More book covers

Winkletter  •  29 Nov 2024   •    
Screenshot

I was just making book covers, myself. Now a publishing company known in the indie publishing world has released a new tool for making book covers. While I think I can do better myself with a tool like Ideogram, this is going to be a game changer for many indie authors. I signed up and used the 60 free bonus credits to try out the process.

Super easy, barely an inconvenience.

Step 1: I uploaded my unpublished, unedited “trunk” novel and the system read through the book gathering information about it.
Step 2: The tool creates representative images based on scenes in the book. (A good cover designer wouldn’t be so literal, but this is a tool for authors who want to see their story on the cover.)
Step 3: I used the tool to make variations on chosen images. It allowed me to change book details and scene details on the new images, but I went with the original data.
Step 4: I found one I liked and created an audiobook version. It just extended out the edges to make a square. Look below and you can see the seam.
Step 5: I can download images directly by right clicking, or use the tool. It costs extra to use the tool to download, but it adds an upscale step.
Step 6: I had a few credits left so I had it generate some new scenes and variations, including a spooky cover.

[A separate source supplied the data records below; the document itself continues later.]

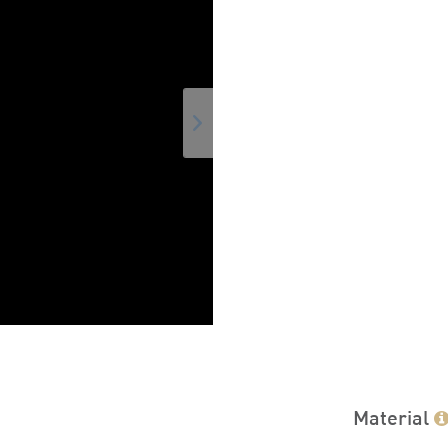
Material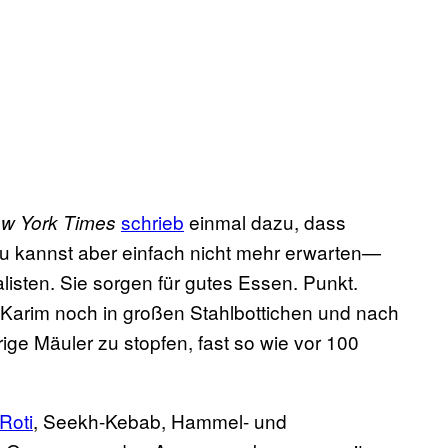
schrieb
einmal dazu, dass
w York Times
u kannst aber einfach nicht mehr erwarten—
isten. Sie sorgen für gutes Essen. Punkt.
 Karim noch in großen Stahlbottichen und nach
ge Mäuler zu stopfen, fast so wie vor 100
Roti
, Seekh-Kebab, Hammel- und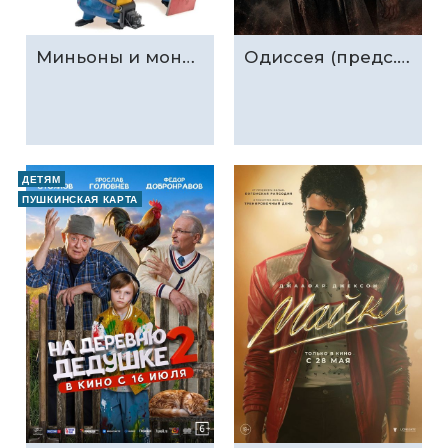
Миньоны и монстры (предс.обсл. & Три добрых дела)
Одиссея (предс.обсл. & Три добрых дела)
ДЕТЯМ
ПУШКИНСКАЯ КАРТА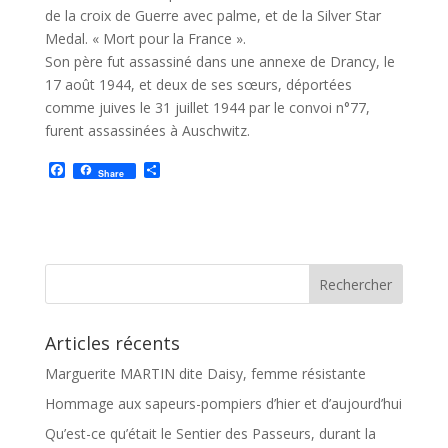
de la croix de Guerre avec palme, et de la Silver Star
Medal. « Mort pour la France ».
Son père fut assassiné dans une annexe de Drancy, le
17 août 1944, et deux de ses sœurs, déportées
comme juives le 31 juillet 1944 par le convoi n°77,
furent assassinées à Auschwitz.
F
P
Share
a
a
c
r
e
t
b
a
o
g
o
e
k
r
Articles récents
Marguerite MARTIN dite Daisy, femme résistante
Hommage aux sapeurs-pompiers d’hier et d’aujourd’hui
Qu’est-ce qu’était le Sentier des Passeurs, durant la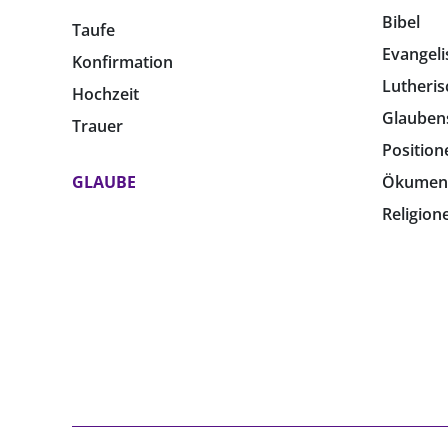
Bibel
Taufe
Evangeli
Konfirmation
Lutheris
Hochzeit
Glauben
Trauer
Position
GLAUBE
Ökumen
Religion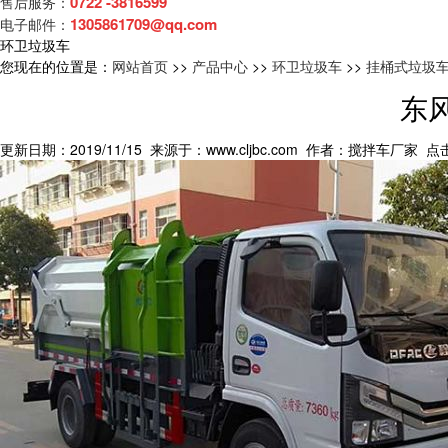
0722 -3816599
售后服务：
1305861709@qq.com
电子邮件：
环卫垃圾车
您现在的位置是：
网站首页
>>
产品中心
>>
环卫垃圾车
>>
挂桶式垃圾
东
更新日期：2019/11/15 来源于：www.cljbc.com 作者：搅拌车厂家 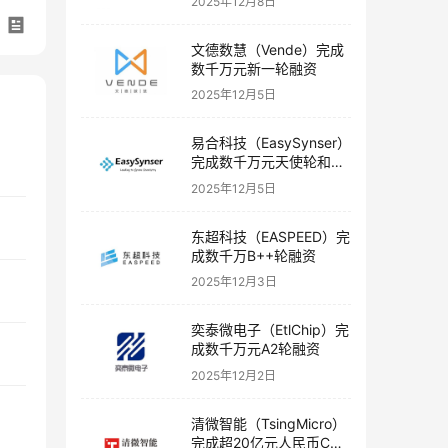
2025年12月8日
文德数慧（Vende）完成
数千万元新一轮融资
2025年12月5日
易合科技（EasySynser）
完成数千万元天使轮和天
使+轮融资
2025年12月5日
东超科技（EASPEED）完
成数千万B++轮融资
2025年12月3日
奕泰微电子（EtlChip）完
成数千万元A2轮融资
2025年12月2日
清微智能（TsingMicro）
完成超20亿元人民币C轮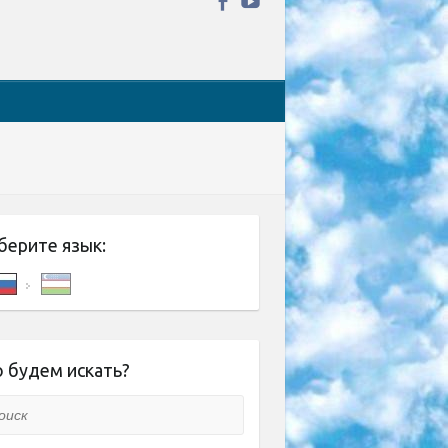
берите язык:
 будем искать?
ск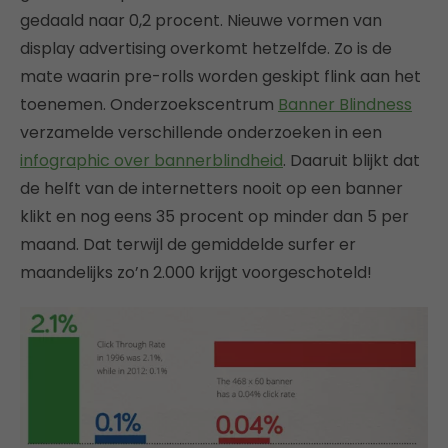
gedaald naar 0,2 procent. Nieuwe vormen van
display advertising overkomt hetzelfde. Zo is de
mate waarin pre-rolls worden geskipt flink aan het
toenemen. Onderzoekscentrum
Banner Blindness
verzamelde verschillende onderzoeken in een
infographic over bannerblindheid
. Daaruit blijkt dat
de helft van de internetters nooit op een banner
klikt en nog eens 35 procent op minder dan 5 per
maand. Dat terwijl de gemiddelde surfer er
maandelijks zo’n 2.000 krijgt voorgeschoteld!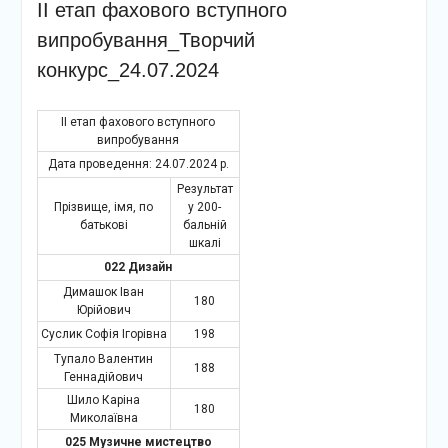
ІІ етап фахового вступного
випробування_Творчий
конкурс_24.07.2024
ІІ етап фахового вступного
випробування
Дата проведення: 24.07.2024 р.
Результат
Прізвище, імя, по
у 200-
батькові
бальній
шкалі
022 Дизайн
Димашок Іван
180
Юрійович
Суслик Софія Ігорівна
198
Тупало Валентин
188
Геннадійович
Шило Каріна
180
Миколаївна
025 Музичне мистецтво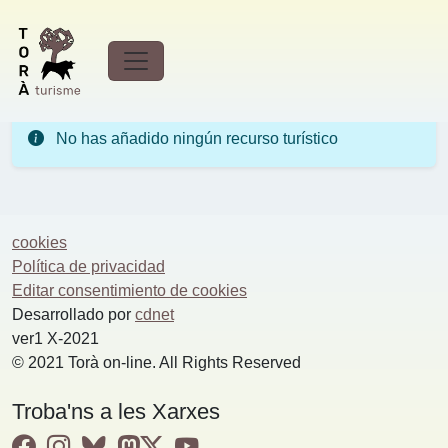
mi plan de viaje
No has añadido ningún recurso turístico
cookies
Política de privacidad
Editar consentimiento de cookies
Desarrollado por
cdnet
ver1 X-2021
© 2021 Torà on-line. All Rights Reserved
Troba'ns a les Xarxes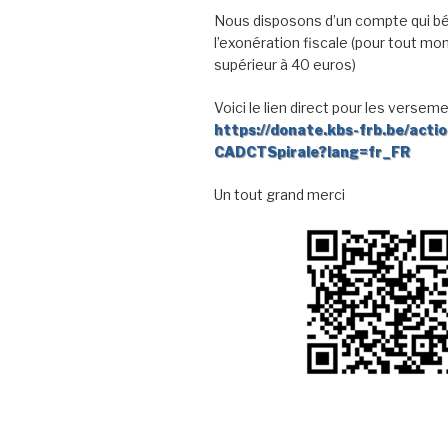
Nous disposons d’un compte qui bé
l’exonération fiscale (pour tout mo
supérieur à 40 euros)
Voici le lien direct pour les verseme
https://donate.kbs-frb.be/acti
CADCTSpirale?lang=fr_FR
Un tout grand merci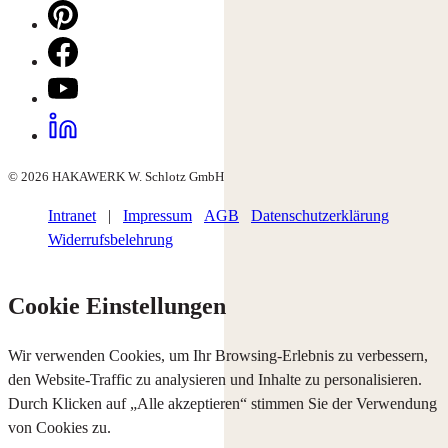
© 2026 HAKAWERK W. Schlotz GmbH
Intranet
|
Impressum
AGB
Datenschutzerklärung
Widerrufsbelehrung
Cookie Einstellungen
Wir verwenden Cookies, um Ihr Browsing-Erlebnis zu verbessern,
den Website-Traffic zu analysieren und Inhalte zu personalisieren.
Durch Klicken auf „Alle akzeptieren“ stimmen Sie der Verwendung
von Cookies zu.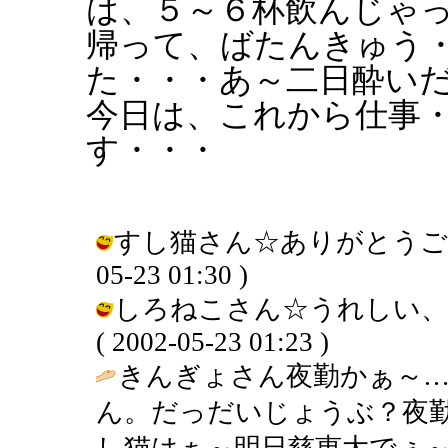
は、５～６杯飲んじゃ
帰って、ばたんきゅう
た・・・あ～二日酔い
今日は、これから仕事
す・・・
すし猫さん☆ありがとうございま
05-23 01:30 )
しろねこさん☆うれしい、
( 2002-05-23 01:23 )
きんぎょさん夜勤かぁ～…し
ん。だっだいじょうぶ？夜
し猫はぁ～明日慈恵大でぇ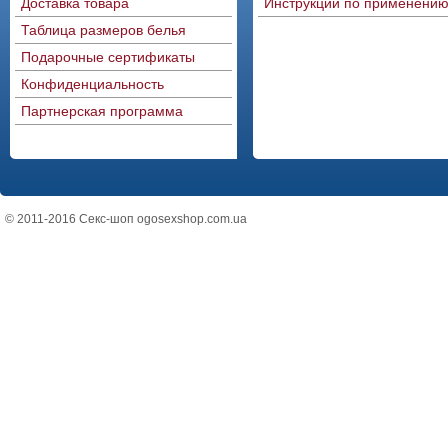
Доставка товара
Инструкции по применени
Таблица размеров белья
Подарочные сертификаты
Конфиденциальность
Партнерская программа
© 2011-2016 Секс-шоп ogosexshop.com.ua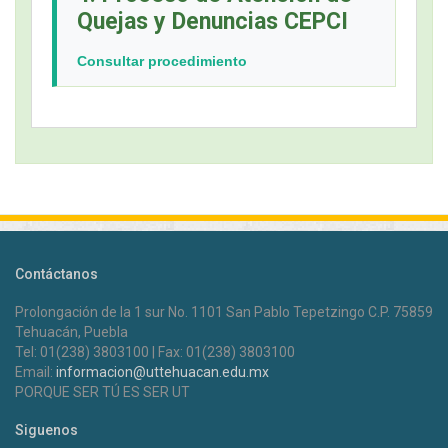
Quejas y Denuncias CEPCI
Consultar procedimiento
Contáctanos
Prolongación de la 1 sur No. 1101 San Pablo Tepetzingo C.P. 75859
Tehuacán, Puebla
Tel: 01(238) 3803100 | Fax: 01(238) 3803100
Email:
informacion@uttehuacan.edu.mx
PORQUE SER TÚ ES SER UT
Siguenos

Overall, it has a great deal of potential. It’s able to pull in data from the book itself and include its own image data on publishing trends to define the style. While I have more options available with other tools, this product is perfect for writers who just want to write and can’t afford a professional designer. This is how to make an AI product.

By the way, all the details in the covers below reflect the contents of the manuscript. The main character lives in a yellow house near a lighthouse.

Story People v1

Story People v1 Audiobook

Story People v2

Story People v3

Comments

Oh cool idea actually! AI + book covers could be a cool niche SaaS to bite into… Do you think as a standalone SaaS it could work, or does it have to be part of a whole publishing workflow like publishdrive?

jasonleow  •  30 Nov 2024, 9:08 am

@jasonleow It could work, but my gut tells me it would benefit greatly from the existing social proof. Trends are always changing and are specific to genres and even regions, so it takes a good bit of domain knowledge.

Authors feel a lot more out of their depth with web design and managing a website, though. They redesign their website reluctantly and don’t do more than update an events page afterwards. I feel there are opportunities there or with social media.

Off the top of my head… a tool that takes your dull, boring book event announcement as input. It adds some spice to it, and creates copy for your website, email, and social media posts leading up to the event.

Winkletter  •  30 Nov 2024, 5:43 pm

@jasonleow Here’s an example of a marketing AI that I heard an author talking about. AuthorScale lets an author upload a manuscript to make AI-designed slides promoting their book. It can be linked directly to their TikTok account.

Winkletter  •  6 Dec 2024, 10:11 am

@Winkletter Wow nice. I’ve seen tools like this before but not in the author niche. Very cool. Really makes me think!